IT ministry forms panel to review social media rules

Share this on:

ISLAMABAD: While uproar against the new rules to regulate social media continues from various segments of society, including parliamentarians, the Pakistan Federal Union of Journalists (PFUJ) and civil society, the information technology ministry on Friday formed a committee to review the rules.

The federal cabinet approved the rules on Feb 11, but later after opposition from various quarters, including companies that manage different social media platforms, the prime minister announced that a fresh consultation process would be launched over the Citizens Protection (Against Online Harm) Rules 2020.

The committee formed by the IT ministry is headed by Pakistan Telecommunication Authority Chairman Amir Azeem Bajwa while its members are Eazaz Aslam Dar, additional secretary of IT; Tania Aidrus, member of the Strategic Reforms Imple­mentation Unit, Prime Minister Office; and Dr Arslan Khalid, focal person on digital media at the PM Office. Federal Minister for Human Rights Dr Shireen Mazari and Barrister Ali Zafar will also be involved in consultations.

Rules are being formulated to curb freedom of expression, warns consultation forum organised by PFUJ

The committee will undertake broad-based consultation with relevant segments of civil society and technology companies about these rules and complete the process within two months.

The issue was also taken up at the Senate Committee on Delegated Legislation on Friday and the panel decried the formulation of the rules without taking the stakeholders into confidence.

Chairman of the committee Senator Kauda Babar said that social media was not a routine matter and concerned all segments of society.

“Since social media is becoming lifeline and even the sole source of earning for many, the rules have to take into account considerations of all segments of society,” Senator Babar said.

A member of the committee, Senator Rubina Khalid, who is also chairperson of the Senate Standing Committee on IT, said that the Senate’s IT committee should have been taken into confidence when the rules were being finalised. But the rules were sent to the cabinet bypassing the parliamentary committee.

Senator Mian Raza Rabbani said that if a national institution was to be created for enforcement of social media rules, it should be created under an act of parliament.

The key opposition to the rules has come from the PFUJ which has announced its plan to hold a nationwide agitation against the rules on March 4.

The PFUJ organised a joint consultation with the Parliamentarians Commission for Human Rights (PCHR) and social media experts on Friday.

The key participants of the consultation were anchors of TV talk shows who termed the rules “mother of all black laws” and alleged that the rules were being formulated to curb freedom of expression and speech in the country.

The consultation rejected the notion that rules passed by the federal cabinet were in conformity with international norms and laws of other developed countries like the United Kingdom and United States and Europe as laws to regulate social media were still under public debate in these countries.

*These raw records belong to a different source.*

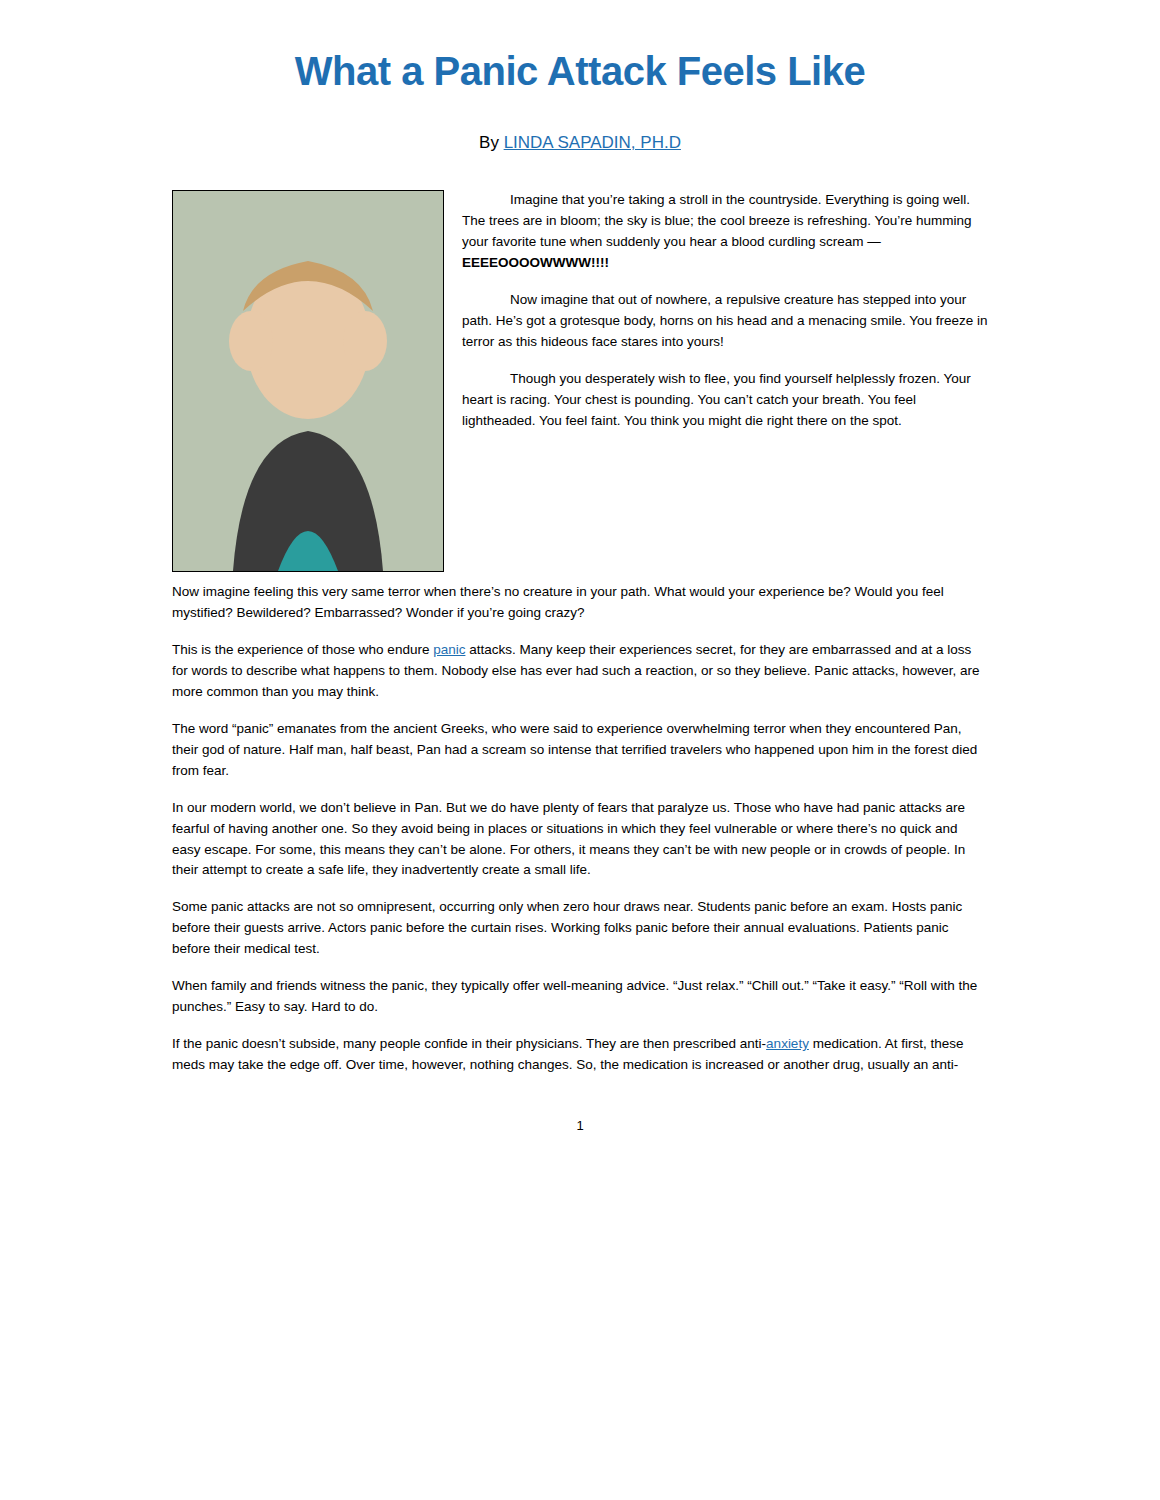What a Panic Attack Feels Like
By LINDA SAPADIN, PH.D
Imagine that you’re taking a stroll in the countryside. Everything is going well. The trees are in bloom; the sky is blue; the cool breeze is refreshing. You’re humming your favorite tune when suddenly you hear a blood curdling scream — EEEEOOOOWWWW!!!!
Now imagine that out of nowhere, a repulsive creature has stepped into your path. He’s got a grotesque body, horns on his head and a menacing smile. You freeze in terror as this hideous face stares into yours!
Though you desperately wish to flee, you find yourself helplessly frozen. Your heart is racing. Your chest is pounding. You can’t catch your breath. You feel lightheaded. You feel faint. You think you might die right there on the spot.
Now imagine feeling this very same terror when there’s no creature in your path. What would your experience be? Would you feel mystified? Bewildered? Embarrassed? Wonder if you’re going crazy?
This is the experience of those who endure panic attacks. Many keep their experiences secret, for they are embarrassed and at a loss for words to describe what happens to them. Nobody else has ever had such a reaction, or so they believe. Panic attacks, however, are more common than you may think.
The word “panic” emanates from the ancient Greeks, who were said to experience overwhelming terror when they encountered Pan, their god of nature. Half man, half beast, Pan had a scream so intense that terrified travelers who happened upon him in the forest died from fear.
In our modern world, we don’t believe in Pan. But we do have plenty of fears that paralyze us. Those who have had panic attacks are fearful of having another one. So they avoid being in places or situations in which they feel vulnerable or where there’s no quick and easy escape. For some, this means they can’t be alone. For others, it means they can’t be with new people or in crowds of people. In their attempt to create a safe life, they inadvertently create a small life.
Some panic attacks are not so omnipresent, occurring only when zero hour draws near. Students panic before an exam. Hosts panic before their guests arrive. Actors panic before the curtain rises. Working folks panic before their annual evaluations. Patients panic before their medical test.
When family and friends witness the panic, they typically offer well-meaning advice. “Just relax.” “Chill out.” “Take it easy.” “Roll with the punches.” Easy to say. Hard to do.
If the panic doesn’t subside, many people confide in their physicians. They are then prescribed anti-anxiety medication. At first, these meds may take the edge off. Over time, however, nothing changes. So, the medication is increased or another drug, usually an anti-
1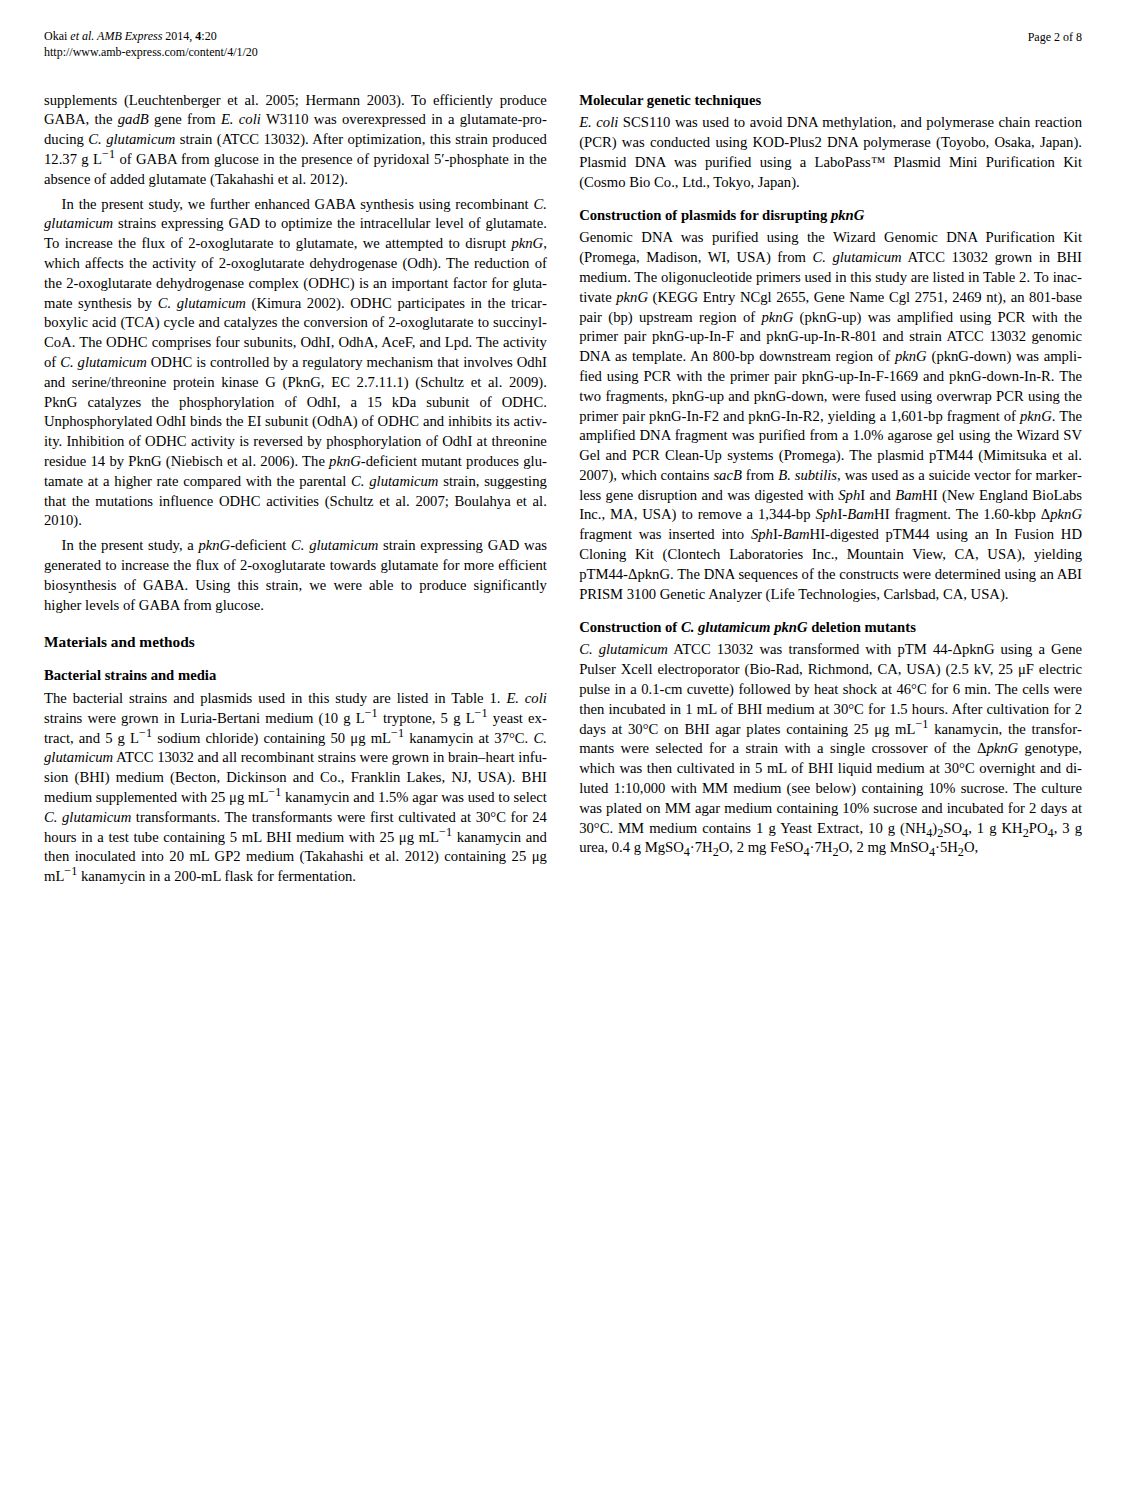Okai et al. AMB Express 2014, 4:20
http://www.amb-express.com/content/4/1/20
Page 2 of 8
supplements (Leuchtenberger et al. 2005; Hermann 2003). To efficiently produce GABA, the gadB gene from E. coli W3110 was overexpressed in a glutamate-producing C. glutamicum strain (ATCC 13032). After optimization, this strain produced 12.37 g L−1 of GABA from glucose in the presence of pyridoxal 5′-phosphate in the absence of added glutamate (Takahashi et al. 2012).
In the present study, we further enhanced GABA synthesis using recombinant C. glutamicum strains expressing GAD to optimize the intracellular level of glutamate. To increase the flux of 2-oxoglutarate to glutamate, we attempted to disrupt pknG, which affects the activity of 2-oxoglutarate dehydrogenase (Odh). The reduction of the 2-oxoglutarate dehydrogenase complex (ODHC) is an important factor for glutamate synthesis by C. glutamicum (Kimura 2002). ODHC participates in the tricarboxylic acid (TCA) cycle and catalyzes the conversion of 2-oxoglutarate to succinyl-CoA. The ODHC comprises four subunits, OdhI, OdhA, AceF, and Lpd. The activity of C. glutamicum ODHC is controlled by a regulatory mechanism that involves OdhI and serine/threonine protein kinase G (PknG, EC 2.7.11.1) (Schultz et al. 2009). PknG catalyzes the phosphorylation of OdhI, a 15 kDa subunit of ODHC. Unphosphorylated OdhI binds the EI subunit (OdhA) of ODHC and inhibits its activity. Inhibition of ODHC activity is reversed by phosphorylation of OdhI at threonine residue 14 by PknG (Niebisch et al. 2006). The pknG-deficient mutant produces glutamate at a higher rate compared with the parental C. glutamicum strain, suggesting that the mutations influence ODHC activities (Schultz et al. 2007; Boulahya et al. 2010).
In the present study, a pknG-deficient C. glutamicum strain expressing GAD was generated to increase the flux of 2-oxoglutarate towards glutamate for more efficient biosynthesis of GABA. Using this strain, we were able to produce significantly higher levels of GABA from glucose.
Materials and methods
Bacterial strains and media
The bacterial strains and plasmids used in this study are listed in Table 1. E. coli strains were grown in Luria-Bertani medium (10 g L−1 tryptone, 5 g L−1 yeast extract, and 5 g L−1 sodium chloride) containing 50 μg mL−1 kanamycin at 37°C. C. glutamicum ATCC 13032 and all recombinant strains were grown in brain–heart infusion (BHI) medium (Becton, Dickinson and Co., Franklin Lakes, NJ, USA). BHI medium supplemented with 25 μg mL−1 kanamycin and 1.5% agar was used to select C. glutamicum transformants. The transformants were first cultivated at 30°C for 24 hours in a test tube containing 5 mL BHI medium with 25 μg mL−1 kanamycin and then inoculated into 20 mL GP2 medium (Takahashi et al. 2012) containing 25 μg mL−1 kanamycin in a 200-mL flask for fermentation.
Molecular genetic techniques
E. coli SCS110 was used to avoid DNA methylation, and polymerase chain reaction (PCR) was conducted using KOD-Plus2 DNA polymerase (Toyobo, Osaka, Japan). Plasmid DNA was purified using a LaboPass™ Plasmid Mini Purification Kit (Cosmo Bio Co., Ltd., Tokyo, Japan).
Construction of plasmids for disrupting pknG
Genomic DNA was purified using the Wizard Genomic DNA Purification Kit (Promega, Madison, WI, USA) from C. glutamicum ATCC 13032 grown in BHI medium. The oligonucleotide primers used in this study are listed in Table 2. To inactivate pknG (KEGG Entry NCgl 2655, Gene Name Cgl 2751, 2469 nt), an 801-base pair (bp) upstream region of pknG (pknG-up) was amplified using PCR with the primer pair pknG-up-In-F and pknG-up-In-R-801 and strain ATCC 13032 genomic DNA as template. An 800-bp downstream region of pknG (pknG-down) was amplified using PCR with the primer pair pknG-up-In-F-1669 and pknG-down-In-R. The two fragments, pknG-up and pknG-down, were fused using overwrap PCR using the primer pair pknG-In-F2 and pknG-In-R2, yielding a 1,601-bp fragment of pknG. The amplified DNA fragment was purified from a 1.0% agarose gel using the Wizard SV Gel and PCR Clean-Up systems (Promega). The plasmid pTM44 (Mimitsuka et al. 2007), which contains sacB from B. subtilis, was used as a suicide vector for markerless gene disruption and was digested with Sph I and Bam HI (New England BioLabs Inc., MA, USA) to remove a 1,344-bp Sph I-Bam HI fragment. The 1.60-kbp ΔpknG fragment was inserted into Sph I-Bam HI-digested pTM44 using an In Fusion HD Cloning Kit (Clontech Laboratories Inc., Mountain View, CA, USA), yielding pTM44-ΔpknG. The DNA sequences of the constructs were determined using an ABI PRISM 3100 Genetic Analyzer (Life Technologies, Carlsbad, CA, USA).
Construction of C. glutamicum pknG deletion mutants
C. glutamicum ATCC 13032 was transformed with pTM 44-ΔpknG using a Gene Pulser Xcell electroporator (Bio-Rad, Richmond, CA, USA) (2.5 kV, 25 μF electric pulse in a 0.1-cm cuvette) followed by heat shock at 46°C for 6 min. The cells were then incubated in 1 mL of BHI medium at 30°C for 1.5 hours. After cultivation for 2 days at 30°C on BHI agar plates containing 25 μg mL−1 kanamycin, the transformants were selected for a strain with a single crossover of the ΔpknG genotype, which was then cultivated in 5 mL of BHI liquid medium at 30°C overnight and diluted 1:10,000 with MM medium (see below) containing 10% sucrose. The culture was plated on MM agar medium containing 10% sucrose and incubated for 2 days at 30°C. MM medium contains 1 g Yeast Extract, 10 g (NH4)2SO4, 1 g KH2PO4, 3 g urea, 0.4 g MgSO4·7H2O, 2 mg FeSO4·7H2O, 2 mg MnSO4·5H2O,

It was highlighted that Pakistan had earlier witnessed formulation of similar “draconian” laws but the formulators had later become victim of these laws.

A resolution passed by the consultation said that the ‘black rules’ were meant to limit and snatch the space available on social media for journalists, bloggers, activists and the ordinary citizens of Pakistan.

“We will not allow such laws to be used against freedom of speech and expression guaranteed in Article 19 of the Constitution,” PFUJ Secretary General Nasir Zaidi said.

The consultation forum was addressed by journalists’ leader Afzal Butt, senior journalists and TV anchors Talat Hussain, Arshad Sharif, Asmatullah Niazi, Khawar Ghuman, Nasir Malik, Munezay Jehangir, Ammar Masood, Matiullah Jan, Zamir Haider, Asma Sherazi, Gharida Farooqi, Mubrak Zeb Khan, and Asif Ali Bhatti, Sadaf Khan of the Media Matters for Democracy and PCHR president Chaudhry Shafiq.

Apart from the local stakeholders, the Asia Internet Coalition, an industry association that promotes the understanding and resolution of internet policy issues in the Asia Pacific region, has also warned the government over the rules. The organisation wrote a letter to the prime minister soon after the rules were approved by the federal cabinet saying that unless revoked, these rules would severely cripple the growth of Pakistan’s digital economy.